La rigueur est un combat ! Surtout quand il faut la conjuguer avec un renouvellement de bail à l'Elysée. Surtout lorsqu'il faut la concilier avec l'inquiétude d'une majorité qui ne veut pas y laisser trop de plumes au risque de ne pas retrouver autant de places en juin sur les bancs de l'Assemblée. Cela explique sans aucun doute le véritable concours Lépine auquel se livrent depuis maintenant deux mois le gouvernement et l'UMP afin de trouver la martingale qui permettra d'économiser 200 millions sur les dépenses de santé, principalement sur les arrêts maladie. Après avoir envisagé de toucher aux indemnités journalières -ce qui avait provoqué un tollé- le gouvernement avait pensé ajouter un jour supplémentaire de carence dans le privé.
Colère du Medef et des chefs d'entreprises qui, dans les grosses boîtes ou les PME, compensent en général le manque à gagner du salarié malade. Une colère patronale que le gouvernement avait pensé calmer en proposant l'instauration d'un jour de carence pour les fonctionnaires. Sans succès. Fillon avait donc fini par trancher: tout en instaurant la journée de carence pour les fonctionnaires, il donnait une semaine à sa majorité pour trouver la solution permettant de compenser le manque à gagner de la 4e journée pour le privé... Il aura donc fallu attendre hier matin pour qu'une fumée blanche sorte du petit-déjeuner de l'Elysée qui réunissait les responsables du parti majoritaire et le gouvernement. Une fumée qui, une nouvelle fois, aura une odeur acre pour les salariés. Après en effet avoir reculé il y a deux mois sur la baisse du montant des indemnités, voilà qu'on nous la ressert mais à une autre sauce.
Fin septembre, l'idée de retenir un euro par jour d'arrêt maladie avait effrayé.
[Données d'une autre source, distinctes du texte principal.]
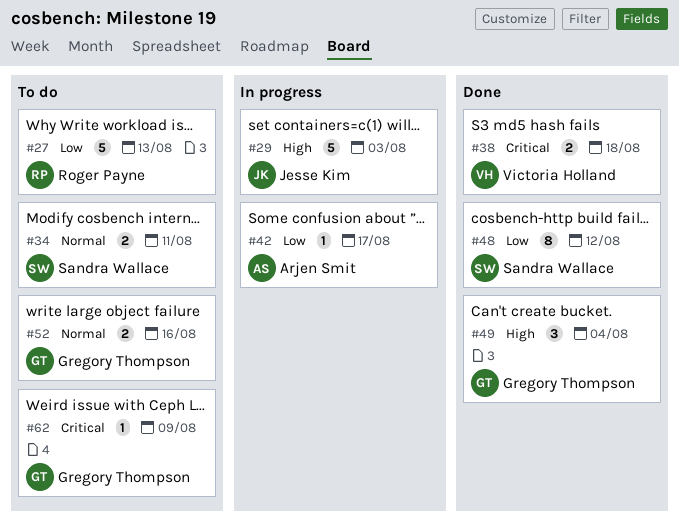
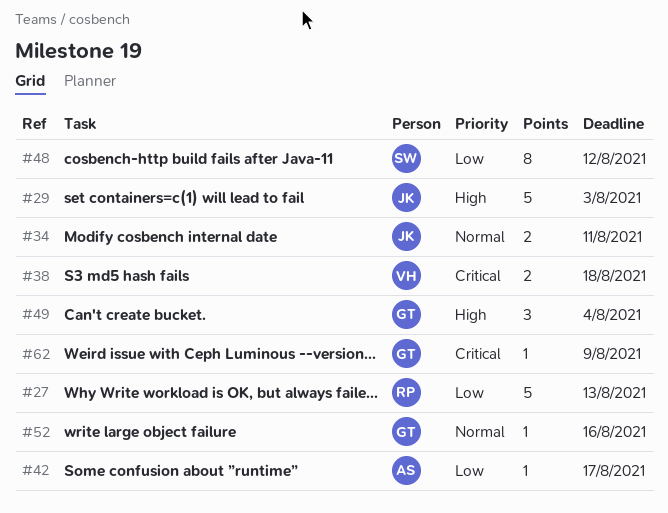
#34, owner: Sandra Wallace -> Jesse Kim
#52, estimate: 2 -> 1

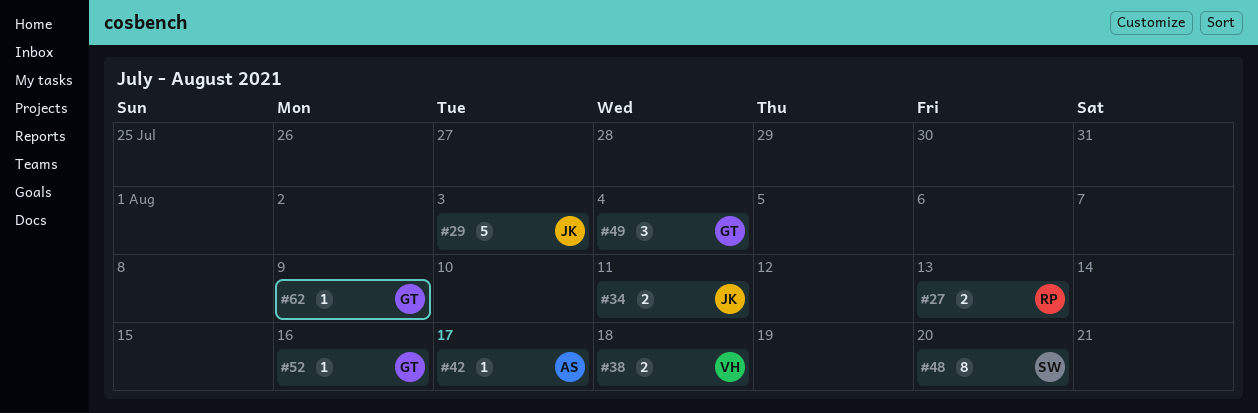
#27, estimate: 5 -> 2
#48, due: Aug 12 -> Aug 20

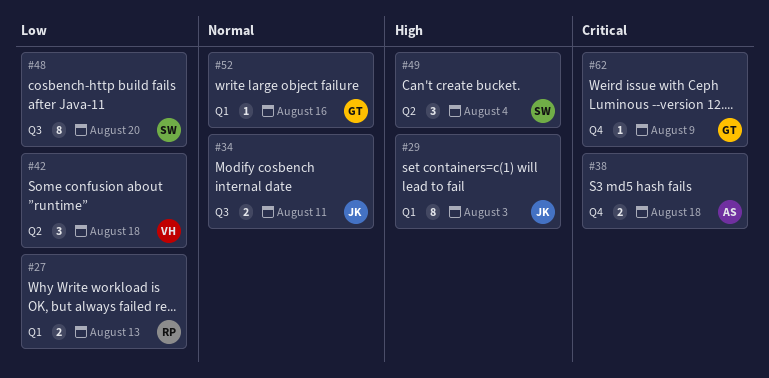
#29, estimate: 5 -> 8
#38, owner: VH -> AS
#42, owner: AS -> VH
#42, estimate: 1 -> 3
#42, due: Aug 17 -> Aug 18
#49, owner: GT -> SW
Difficile en effet de parler d'effort «justement répartis» quand c'était proportionnellement le smicard qui aurait été le plus pénalisé. Du coup hier, changement de braquet: c'est le plafond d'indemnisation qui va être baissé. Il était de 48,40 euros par jour; il sera de 40,40 pour les salariés rémunérés au-delà de 2.500 euros brut ! Et le rapporteur du budget de se féliciter que ce soient «les salariés les mieux payés qui seront touchés». Même si 2.500 euros brut, c'est plus que le salaire moyen en France, nul doute que nombreux vont être les salariés à découvrir à cette occasion la chance qu'ils ont d'être des privilégiés...
D'autant que, si on en croit le même rapporteur Bur, rien ne permet de penser qu'ils vont être touchés par une telle mesure...puisqu'«ils sont moins souvent malades que les salariés moins bien rémunérés». Dès lors, on se demande comment la Sécu va économiser 150 millions en 2012 ? Peut-être en intensifiant la lutte contre les arrêts maladie abusifs, cette nouvelle «mère de toutes les batailles» que s'est inventée la majorité et dont on attend pourtant -déjà- qu'elle rapporte les 50 millions manquants à l'ordonnance gouvernementale.